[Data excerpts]
=====
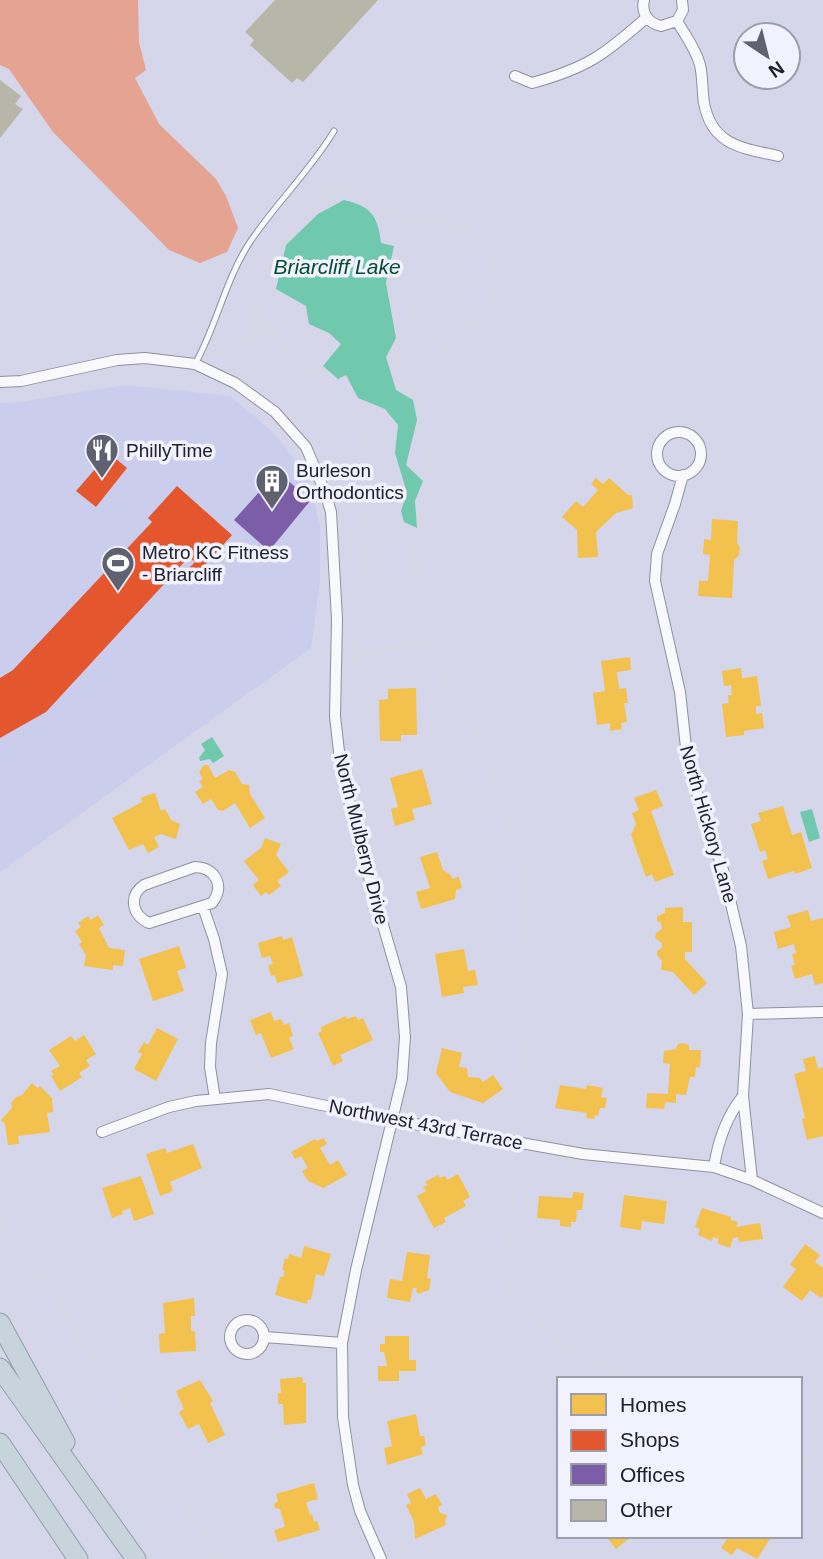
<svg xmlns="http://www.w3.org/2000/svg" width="823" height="1559" font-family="Arial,sans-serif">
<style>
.built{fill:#cbcded}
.green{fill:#e4a491}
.water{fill:#70c9ac}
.homes{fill:#f2c14e}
.shops{fill:#e4572e}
.offices{fill:#7b5ea7}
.building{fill:#b8b6a9}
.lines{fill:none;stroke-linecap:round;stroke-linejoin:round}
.service-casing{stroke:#8f909f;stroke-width:7}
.minor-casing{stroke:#8f909f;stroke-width:12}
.motorway-casing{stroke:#909daa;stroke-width:21}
.path{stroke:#d7d8de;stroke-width:2.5;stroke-dasharray:5 3.5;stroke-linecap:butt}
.service{stroke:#f9f9fc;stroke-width:5}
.minor{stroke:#f9f9fc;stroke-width:10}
.motorway{stroke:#c8d4dc;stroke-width:19}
.labels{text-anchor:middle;stroke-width:7;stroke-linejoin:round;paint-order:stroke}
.poi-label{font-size:19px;fill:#20212e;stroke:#f1f2fd;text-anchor:start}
.street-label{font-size:19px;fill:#20212e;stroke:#f1f2fd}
.water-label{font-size:21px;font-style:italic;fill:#024d34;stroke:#f1f2fd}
</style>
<rect width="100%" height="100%" fill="#d5d6ea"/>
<path class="built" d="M 125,385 L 230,396 L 272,431 L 307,475 L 320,526 L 320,582 L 311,648 L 0,872 L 0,403 L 20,402 Z"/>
<path class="green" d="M 0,0 L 138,0 L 139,42 L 146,70 L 135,78 L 159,124 L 216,179 L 226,196 L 238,228 L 227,252 L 200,263 L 169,250 L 53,132 L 9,69 L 0,65 Z"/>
<path class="water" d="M 344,200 C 371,206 378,216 381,243 L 394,246 L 386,283 L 396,338 L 386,357 L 396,390 L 413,400 L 417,420 L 406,465 L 423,481 L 415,501 L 417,528 L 404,522 L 401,511 L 407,493 L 395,453 L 398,425 L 385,409 L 358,398 L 346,375 L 338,379 L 323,366 L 341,344 L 329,333 L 309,324 L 306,306 L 276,289 L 286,245 L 318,214 Z
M 212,737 L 224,756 L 213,763 L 210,759 L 200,761 L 199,758 L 205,750 L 201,744 Z
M 812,809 L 820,838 L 809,842 L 800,812 Z"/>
<path class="homes" d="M 596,478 L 603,484 L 609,478 L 628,495 L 632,495 L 633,508 L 616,513 L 596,532 L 598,557 L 578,558 L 577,530 L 562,517 L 576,501 L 583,507 L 598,490 L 591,484 Z
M 712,519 L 738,521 L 737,543 L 740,548 L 739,555 L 734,560 L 732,598 L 698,596 L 699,581 L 708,581 L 710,555 L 703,554 L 704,539 L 711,540 Z
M 630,657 L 631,670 L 617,672 L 619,689 L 626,688 L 628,703 L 624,703 L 627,722 L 621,723 L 622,729 L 610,731 L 610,723 L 597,725 L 593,693 L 605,691 L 601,661 Z
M 741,668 L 742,678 L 757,676 L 761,706 L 756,706 L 756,714 L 762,713 L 764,728 L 744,731 L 744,735 L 726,737 L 722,704 L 729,703 L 728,695 L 732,695 L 731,685 L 724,686 L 722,671 Z
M 416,688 L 417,735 L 401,735 L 401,741 L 380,741 L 379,700 L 388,699 L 388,689 Z
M 204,765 L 208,765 L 215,778 L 229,770 L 235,772 L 242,784 L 249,785 L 250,794 L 265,818 L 250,828 L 235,803 L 223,811 L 218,810 L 211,799 L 203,804 L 195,792 L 203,787 L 199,781 L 203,779 L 199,772 Z
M 422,769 L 432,804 L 412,809 L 415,820 L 395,826 L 391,809 L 398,807 L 390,778 Z
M 656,790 L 663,806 L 651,811 L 674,875 L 655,882 L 652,874 L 646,877 L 631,835 L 636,824 L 632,813 L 639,810 L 634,798 Z
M 155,793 L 161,811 L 165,809 L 171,820 L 180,824 L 176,839 L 161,834 L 154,837 L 159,847 L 148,853 L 143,844 L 129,850 L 112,818 L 142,802 L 141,798 L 145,796 Z
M 783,806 L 792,835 L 801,832 L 812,868 L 795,874 L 794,871 L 768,879 L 762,861 L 768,859 L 765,850 L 760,852 L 751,824 L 761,821 L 758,813 Z
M 265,838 L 281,844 L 276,855 L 289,872 L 277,881 L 281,886 L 269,895 L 266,892 L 261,896 L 253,885 L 259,880 L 244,861 L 261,848 Z
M 437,852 L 443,870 L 451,875 L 452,879 L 459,877 L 462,888 L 456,890 L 455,899 L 421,909 L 416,892 L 430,888 L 420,857 Z
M 683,907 L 683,922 L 692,922 L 692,952 L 685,952 L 685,959 L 707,983 L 694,995 L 673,972 L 661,970 L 662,961 L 657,955 L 657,951 L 662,948 L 662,943 L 655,938 L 656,933 L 662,929 L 661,923 L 657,921 L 657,916 L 665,913 L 665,908 Z
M 808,910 L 811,921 L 823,918 L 823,983 L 815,985 L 812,974 L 795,979 L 791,966 L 795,965 L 792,954 L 796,953 L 794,944 L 778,949 L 774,932 L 791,927 L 787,916 Z
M 98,915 L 104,925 L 99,928 L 109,948 L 125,950 L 123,966 L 113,965 L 113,970 L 84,966 L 86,955 L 79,944 L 82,942 L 75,931 L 81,927 L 78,923 L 88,916 L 91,920 Z
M 282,936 L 283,940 L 292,937 L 303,976 L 277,983 L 275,975 L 271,976 L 268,965 L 273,964 L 270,956 L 262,958 L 258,943 Z
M 179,946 L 186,968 L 177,971 L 184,991 L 153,1001 L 139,959 Z
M 464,949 L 468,971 L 475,970 L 478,985 L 463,987 L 464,993 L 442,997 L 435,954 Z
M 271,1012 L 274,1021 L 281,1019 L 284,1025 L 289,1023 L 293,1036 L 289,1038 L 294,1049 L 271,1058 L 261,1033 L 256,1035 L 250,1020 Z
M 346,1016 L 347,1019 L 356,1016 L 358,1020 L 363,1018 L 373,1040 L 340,1055 L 343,1061 L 333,1066 L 318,1033 L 322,1031 L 321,1027 Z
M 157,1028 L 178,1039 L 156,1081 L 134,1069 L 142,1054 L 138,1052 L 144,1042 L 148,1045 Z
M 84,1035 L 96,1054 L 86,1060 L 90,1066 L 79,1073 L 82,1077 L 60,1091 L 51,1076 L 54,1075 L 51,1071 L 60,1066 L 49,1050 L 71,1036 L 75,1041 Z
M 683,1043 L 689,1045 L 689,1050 L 701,1050 L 700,1067 L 696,1067 L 695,1077 L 690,1077 L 686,1095 L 676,1094 L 676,1103 L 665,1102 L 664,1109 L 646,1108 L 647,1093 L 668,1094 L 670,1064 L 663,1063 L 664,1051 L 676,1049 L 678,1044 Z
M 442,1048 L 462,1053 L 459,1067 L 467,1068 L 468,1077 L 480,1078 L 483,1082 L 493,1075 L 503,1089 L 483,1103 L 450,1092 L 436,1073 Z
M 815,1056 L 818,1069 L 823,1067 L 823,1136 L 807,1140 L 802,1119 L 805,1118 L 794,1074 L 806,1071 L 803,1059 Z
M 32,1083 L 38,1088 L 40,1086 L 52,1098 L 53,1112 L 47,1113 L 50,1132 L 18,1136 L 19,1144 L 8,1145 L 5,1124 L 1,1120 L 12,1108 L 11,1103 L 16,1097 L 22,1095 Z
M 560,1085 L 586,1089 L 587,1085 L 603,1088 L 601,1097 L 607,1098 L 605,1108 L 600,1108 L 598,1116 L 595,1115 L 594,1119 L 586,1118 L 587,1113 L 555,1108 Z
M 324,1138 L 327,1144 L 320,1148 L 330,1165 L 338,1160 L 347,1175 L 323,1188 L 308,1181 L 302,1171 L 308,1168 L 301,1156 L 295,1159 L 291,1152 L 315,1139 L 317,1141 Z
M 193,1144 L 202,1168 L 170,1182 L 173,1191 L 160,1196 L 146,1154 L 165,1148 L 167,1153 Z
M 458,1174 L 470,1197 L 463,1201 L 466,1206 L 444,1218 L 446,1222 L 434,1228 L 417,1196 L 426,1191 L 423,1187 L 428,1185 L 425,1182 L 438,1175 L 440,1178 L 445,1176 L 447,1180 Z
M 141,1176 L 154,1214 L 134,1221 L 130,1208 L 122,1211 L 123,1214 L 112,1218 L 102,1188 Z
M 573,1192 L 584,1193 L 582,1210 L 577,1210 L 576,1222 L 571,1222 L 571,1227 L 560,1226 L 560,1220 L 537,1218 L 539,1196 L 572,1198 Z
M 624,1195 L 667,1201 L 664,1224 L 642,1221 L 641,1230 L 620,1227 Z
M 702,1208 L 731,1217 L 731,1220 L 738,1222 L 736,1227 L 760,1223 L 763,1239 L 739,1242 L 738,1237 L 733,1238 L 730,1248 L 717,1243 L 719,1239 L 713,1237 L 712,1241 L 698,1235 L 700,1229 L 695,1227 Z
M 805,1244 L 820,1255 L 815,1262 L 823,1268 L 823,1296 L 821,1298 L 810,1290 L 802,1301 L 783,1287 L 796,1269 L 790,1265 Z
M 304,1246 L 331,1254 L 324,1276 L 316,1274 L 311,1300 L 308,1299 L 307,1304 L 275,1295 L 280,1277 L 283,1277 L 285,1271 L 282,1270 L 285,1258 L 288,1259 L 289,1254 L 301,1258 Z
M 407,1252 L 430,1255 L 427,1278 L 431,1279 L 429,1290 L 419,1294 L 416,1292 L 417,1288 L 413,1288 L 410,1302 L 387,1298 L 390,1279 L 402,1281 Z
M 194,1298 L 195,1316 L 191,1316 L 191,1331 L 195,1331 L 196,1351 L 160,1353 L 159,1334 L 165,1333 L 163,1303 Z
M 385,1336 L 409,1336 L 409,1360 L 416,1360 L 416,1371 L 399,1371 L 399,1381 L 378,1381 L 378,1366 L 387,1366 L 384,1352 L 380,1352 L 380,1344 L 385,1344 Z
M 302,1377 L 303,1383 L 306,1383 L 306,1423 L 284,1425 L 283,1404 L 278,1404 L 278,1393 L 281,1393 L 280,1379 Z
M 200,1380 L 213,1401 L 210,1403 L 225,1435 L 208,1443 L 199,1424 L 188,1429 L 179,1412 L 184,1409 L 176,1391 Z
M 416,1414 L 420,1436 L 424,1436 L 426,1445 L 421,1447 L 423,1454 L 387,1465 L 384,1448 L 392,1446 L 387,1421 Z
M 314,1483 L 318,1499 L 306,1502 L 310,1515 L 312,1514 L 314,1522 L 317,1521 L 320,1530 L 278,1542 L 274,1530 L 285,1527 L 280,1509 L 275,1508 L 274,1504 L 278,1501 L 276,1494 Z
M 420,1488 L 426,1499 L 436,1494 L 442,1505 L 438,1507 L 440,1513 L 447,1515 L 445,1521 L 446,1525 L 415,1539 L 414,1522 L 406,1505 L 411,1503 L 407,1494 Z
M 606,1536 L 632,1536 L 616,1549 Z
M 729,1536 L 772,1536 L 757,1559 L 737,1548 L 732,1555 L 721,1548 Z"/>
<path class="shops" d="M 109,453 L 127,468 L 96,507 L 76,491 Z
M 177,486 L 232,535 L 196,575 L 189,568 L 195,562 L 189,557 L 46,712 L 0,738 L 0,678 L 13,670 L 152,522 L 148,518 Z"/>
<path class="offices" d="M 278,471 L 310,501 L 269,551 L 234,520 Z"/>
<path class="building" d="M 275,0 L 378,0 L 303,82 L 297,78 L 292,83 L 250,45 L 254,40 L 245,32 Z
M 0,80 L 21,96 L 15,104 L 23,109 L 0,138 Z"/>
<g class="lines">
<defs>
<path id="service" d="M 195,364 C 217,325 225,280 250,242 C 276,203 310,171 334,131"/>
<path id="minor" d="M 644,0 C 641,13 648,23 661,26 L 677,21 L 683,10 L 682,0
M 677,21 C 685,35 696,49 700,65 C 703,78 702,90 704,103 C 712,146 743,148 778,156
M 515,76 L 532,83 C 587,68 604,55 646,18
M 0,382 L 21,381 L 117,360 L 145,358 L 195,364 L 235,383 L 275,412 L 306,447 L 325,492 L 331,512 L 337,619 L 335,716 L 340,760 L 356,832 L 401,987 L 405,1037 L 402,1079 L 356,1270 L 342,1343 L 343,1417 L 353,1485 L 360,1511 L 381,1559
M657 454a22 22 0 1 1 44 0a22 22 0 1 1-44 0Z
M 683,475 L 675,504 L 657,554 L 655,581 L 680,692 L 688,766 L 723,870 L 741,946 L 748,1014 L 743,1096 L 752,1180
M 195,867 C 216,868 225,886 212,903 L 149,923 C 132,915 128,896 144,885 Z
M 203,907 L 214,939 L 222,974 L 211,1043 L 210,1067 L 215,1099
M 748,1014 L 823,1012
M 102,1132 L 169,1107 L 196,1101 L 269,1094 L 393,1120 L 583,1154 L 714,1167 L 752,1180 L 823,1213
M 714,1167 C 718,1141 726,1117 743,1096
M230 1337a17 17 0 1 1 34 0a17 17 0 1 1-34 0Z
M 265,1337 L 342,1343"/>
<path id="motorway" d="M 0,1323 L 65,1442
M 0,1368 L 136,1559
M 0,1443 L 78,1559"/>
</defs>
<use href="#service" class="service-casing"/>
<use href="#minor" class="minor-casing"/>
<use href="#motorway" class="motorway-casing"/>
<path class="path" d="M 405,217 C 409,223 415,228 418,235 C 423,248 423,291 417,304 C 401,342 375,367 417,399 L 428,461 L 422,525 L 415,535 L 417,606 L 419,624 L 424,639 L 483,745 L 526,868 L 523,921 L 536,972 L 535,997 L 514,1130
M 419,234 L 423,226 L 427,223
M 257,312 C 271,332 288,348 305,365 C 326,384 352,404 363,431 L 361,493 L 364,537 L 364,585 L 353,634 L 353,660 L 366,653
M 251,336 L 275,335
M 218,354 L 251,336 L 259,295 L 275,251 L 328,190 L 339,186 L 376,200 L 405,217 L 419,221 L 444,220 L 457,225 L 490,262 L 495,271 L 497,280 L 493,302 L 475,327 L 447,348 L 436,367
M 353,644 L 366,653 L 386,651 L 424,639
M 517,1159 L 514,1180 L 512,1235 L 505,1259 L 505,1276 L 513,1298 L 521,1310 L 579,1355 L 632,1379
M 0,1223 L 53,1289 L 85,1348 L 115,1385 L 149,1438 L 169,1484 L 220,1559
M 800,1455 L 823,1463"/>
<use href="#service" class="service"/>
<use href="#minor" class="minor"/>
<use href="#motorway" class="motorway"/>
</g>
<defs>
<symbol id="restaurant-pin" viewBox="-11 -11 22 30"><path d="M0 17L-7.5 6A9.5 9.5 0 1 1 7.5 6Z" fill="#5f6070" stroke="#f1f2fd"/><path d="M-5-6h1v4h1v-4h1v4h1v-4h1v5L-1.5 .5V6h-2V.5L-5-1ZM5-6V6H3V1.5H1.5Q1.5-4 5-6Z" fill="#fff"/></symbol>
<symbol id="building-pin" viewBox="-11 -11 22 30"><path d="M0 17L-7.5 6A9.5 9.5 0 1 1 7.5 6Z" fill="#5f6070" stroke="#f1f2fd"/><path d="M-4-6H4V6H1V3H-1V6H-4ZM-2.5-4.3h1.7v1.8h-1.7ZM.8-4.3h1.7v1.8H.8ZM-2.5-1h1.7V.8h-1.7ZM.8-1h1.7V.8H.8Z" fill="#fff"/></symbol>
<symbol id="stadium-pin" viewBox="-11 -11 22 30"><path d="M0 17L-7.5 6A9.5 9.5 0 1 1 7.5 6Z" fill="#5f6070" stroke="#f1f2fd"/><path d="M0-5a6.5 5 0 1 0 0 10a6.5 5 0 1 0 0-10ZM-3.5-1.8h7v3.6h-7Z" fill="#fff"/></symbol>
</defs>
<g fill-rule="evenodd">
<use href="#restaurant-pin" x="83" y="431" width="38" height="52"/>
<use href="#building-pin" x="253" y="462" width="38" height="52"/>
<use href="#stadium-pin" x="99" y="544" width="38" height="52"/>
</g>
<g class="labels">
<g class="poi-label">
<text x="126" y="457">PhillyTime</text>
<text x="296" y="477">Burleson<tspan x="296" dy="22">Orthodontics</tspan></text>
<text x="142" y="559">Metro KC Fitness<tspan x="142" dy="22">- Briarcliff</tspan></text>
</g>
<g class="street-label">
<text transform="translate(709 824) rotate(74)" y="7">North Hickory Lane</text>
<text transform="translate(362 839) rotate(76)" y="7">North Mulberry Drive</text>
<text transform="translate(426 1124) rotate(11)" y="7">Northwest 43rd Terrace</text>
</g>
<g class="water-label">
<text x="337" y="274">Briarcliff Lake</text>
</g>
</g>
<rect x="557" y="1377" width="245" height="161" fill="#f1f2fd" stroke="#9d9eaa" stroke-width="2"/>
<rect x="571" y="1394" width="35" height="21" fill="#f2c14e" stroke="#9d9eaa" stroke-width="2"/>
<text x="620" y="1412" font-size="21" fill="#20212e">Homes</text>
<rect x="571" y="1430" width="35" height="21" fill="#e4572e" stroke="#9d9eaa" stroke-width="2"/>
<text x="620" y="1447" font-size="21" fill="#20212e">Shops</text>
<rect x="571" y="1464" width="35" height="21" fill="#7b5ea7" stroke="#9d9eaa" stroke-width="2"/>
<text x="620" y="1482" font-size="21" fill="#20212e">Offices</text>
<rect x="571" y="1500" width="35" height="21" fill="#b8b6a9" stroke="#9d9eaa" stroke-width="2"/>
<text x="620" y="1517" font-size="21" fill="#20212e">Other</text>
<g transform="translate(767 56) rotate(145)"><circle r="33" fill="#f1f2fd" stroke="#9d9eaa" stroke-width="2"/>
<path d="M0-5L12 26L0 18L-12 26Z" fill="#5f6070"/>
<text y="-10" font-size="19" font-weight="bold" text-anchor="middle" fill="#20212e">N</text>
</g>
</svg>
=====
= TASK DIRECTIONS =
What is needed is a copy of every line above in which "lines" appears.

= SOLVED PROBLEM =
.lines{fill:none;stroke-linecap:round;stroke-linejoin:round}
<g class="lines">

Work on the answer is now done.